Cosi arrivano le “Nuove nomenclature”, quei termini cioè che pongono un velo tecnologico, scientifico, economico tra noi e la realtà, per narcotizzare l’orrore e assolvere da ogni responsabilità. Parole come “Assetto economico”, “Clandestino”.  “Flessibilità”, “Nasdaq”Rigore” ci propinano una realtà neutrale, edulcorata, sufficientemente accettabile ma falsa.
Qui la critica di Anna Maria Curci è radicale, senza compromessi, condita di fredda ironia, come se non valesse la pena accalorarsi per qualcosa a cui non si può rimediare essendo le parole diventate ormai descrizione sciatta del nulla, convenzioni senz’anima, imbroglio privo di senso. Il dialogo socratico non serve più a fare emergere la verità, ma a mantenere in vita corpi avvizziti, coaguli di interessi che si spartiscono le spoglie del mondo (pag 38).
Poesia concettuale e a volte oscura, dunque, ma mai accademica o di pura esibizione, piuttosto poesia di rabbia lasciata decantare affinché più preciso e doloroso sia il taglio inferto sulla corteccia delle coscienze assuefatte. Operazione aristocratica e di resistenza che si consuma nella ristretta cerchia di coloro che hanno ancora consuetudine con la parola e capacità per coltivarla nel contesto di una società narcotizzata che non si vuole più interrogare, preferendo risposte di comodo, appositamente preconfezionate per lei.
Diversa struttura ha il capitolo “Staffetta”, magnifico e regale nella sua malinconia, nella pietà per gli uomini, nell’attenzione per il gesto furtivo, reso eterno dall’intuizione poetica.

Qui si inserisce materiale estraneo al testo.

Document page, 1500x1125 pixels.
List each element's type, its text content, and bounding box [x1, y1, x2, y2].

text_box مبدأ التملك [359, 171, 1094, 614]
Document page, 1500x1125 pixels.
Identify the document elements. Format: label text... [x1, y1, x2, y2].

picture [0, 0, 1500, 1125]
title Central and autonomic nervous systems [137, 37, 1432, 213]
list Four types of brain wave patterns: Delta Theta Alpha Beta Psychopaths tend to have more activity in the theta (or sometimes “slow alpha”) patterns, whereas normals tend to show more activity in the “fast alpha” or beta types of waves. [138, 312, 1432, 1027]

Qui il poeta si fa spettatore partecipe dell’avvicendarsi delle stagioni, del trascorrere degli eventi sul palcoscenico del mondo.

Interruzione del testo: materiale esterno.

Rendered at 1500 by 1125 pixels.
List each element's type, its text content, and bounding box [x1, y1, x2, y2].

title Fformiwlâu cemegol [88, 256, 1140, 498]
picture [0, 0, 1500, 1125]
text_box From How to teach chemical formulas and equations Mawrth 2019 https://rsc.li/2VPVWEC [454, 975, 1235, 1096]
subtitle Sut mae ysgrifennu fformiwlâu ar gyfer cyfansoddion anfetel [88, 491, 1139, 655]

Illuminata dal  sole autunnale si fa strada una fraternità asciutta, una nostalgia lieve che parla di mercati affollati, di sguardi sfuggenti, di gesti intimi e commoventi, come, ad esempio, in “Rosso Azerbaigian” quello di una mano che scosta i capelli e ferma il pianto: “Se raccogli le cocche dell’abito/rincorso tra banchi vecchi di città/e ti disseti assorta e scosti piano i capelli/ pianto sospendi e acqueti”, a conferma della forza trasfiguratrice della poesia che rende grande il piccolo e eterno il fuggevole.
È da citare anche “Sosta”, che ha un incipit avvolgente: “E potrei perdermi se vuoi nel verdeoro di un autunno affamato” e una vena sottile di irrimediabile malinconia, che parla del tempo che consuma le cose, di calze bucate e, con bella paronomasia, del filo del “rammendo”, che ricuce il passato:  “Sfonda la calza/ l’alluce impaziente./ Nel tascapane ho il filo del rammendo.// Mi rammento di te/ voce vecchia e suadente/ e non ti seguo.”. 
Poi vengono le quartine, gli endecasillabi, i settenari, l’esercitazione scolastica, il virtuosismo da cultrice della lingua, animata dal desiderio di ravvivare l’antica arte del verso, nella sua forma più classica e pura, e, infine, i “canti dal silenzio”, di perfetta musicalità, che sono un’esortazione a non avere fretta, a mettersi in ascolto dell’armonia silenziosa della natura e partire da essa per ricostruire, senza paura della fatica e delle delusioni, la nostra stessa armonia.  (pag.93)  
Poesia densa e ricca di stimoli, dunque, con cui Anna Maria Curci combatte in solitaria battaglia la parola spuria, le manipolazioni dei falsi idoli che della confusione del linguaggio fanno il mantello sotto cui nascondere il bottino, il desiderio bulimico di arricchimento, il comportamento cinico e tracotante.